(Beginning of THE RECORDS)

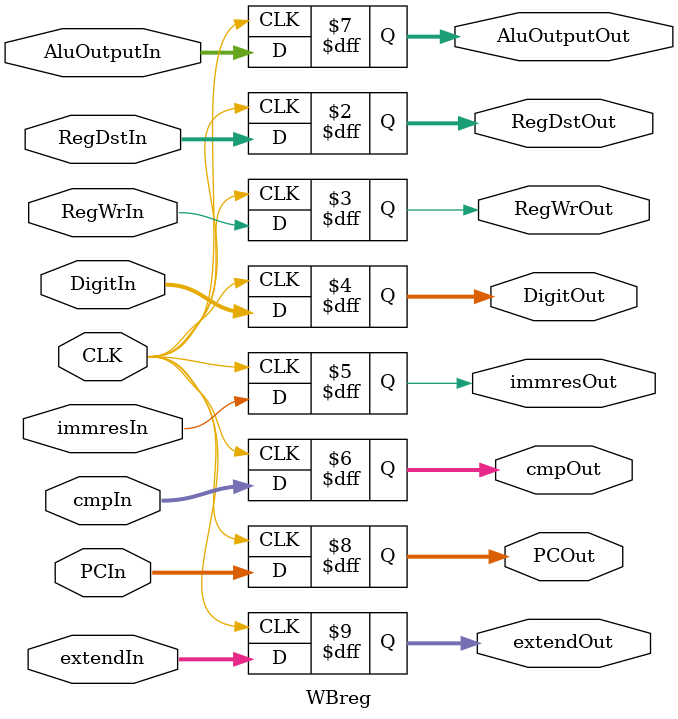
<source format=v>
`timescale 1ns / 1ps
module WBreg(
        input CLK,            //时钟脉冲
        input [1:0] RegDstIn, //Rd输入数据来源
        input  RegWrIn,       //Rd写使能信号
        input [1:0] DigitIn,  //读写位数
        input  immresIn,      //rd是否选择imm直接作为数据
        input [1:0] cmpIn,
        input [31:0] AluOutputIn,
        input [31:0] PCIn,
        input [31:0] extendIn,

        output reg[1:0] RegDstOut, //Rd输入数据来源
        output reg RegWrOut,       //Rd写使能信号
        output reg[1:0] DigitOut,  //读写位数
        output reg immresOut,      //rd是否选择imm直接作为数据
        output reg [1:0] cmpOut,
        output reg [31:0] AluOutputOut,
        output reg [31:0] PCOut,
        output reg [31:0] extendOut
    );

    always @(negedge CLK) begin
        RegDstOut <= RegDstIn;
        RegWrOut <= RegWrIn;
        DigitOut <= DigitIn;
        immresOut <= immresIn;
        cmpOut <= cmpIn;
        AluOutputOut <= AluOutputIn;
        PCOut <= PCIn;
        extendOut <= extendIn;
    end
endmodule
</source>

(End of THE RECORDS)

In the listing above, find the line containing "immresOut <= immresIn;"; that line and every line after it, through the last, are to be retyped exactly.

(TASK RESPONSE)
        immresOut <= immresIn;
        cmpOut <= cmpIn;
        AluOutputOut <= AluOutputIn;
        PCOut <= PCIn;
        extendOut <= extendIn;
    end
endmodule
</source>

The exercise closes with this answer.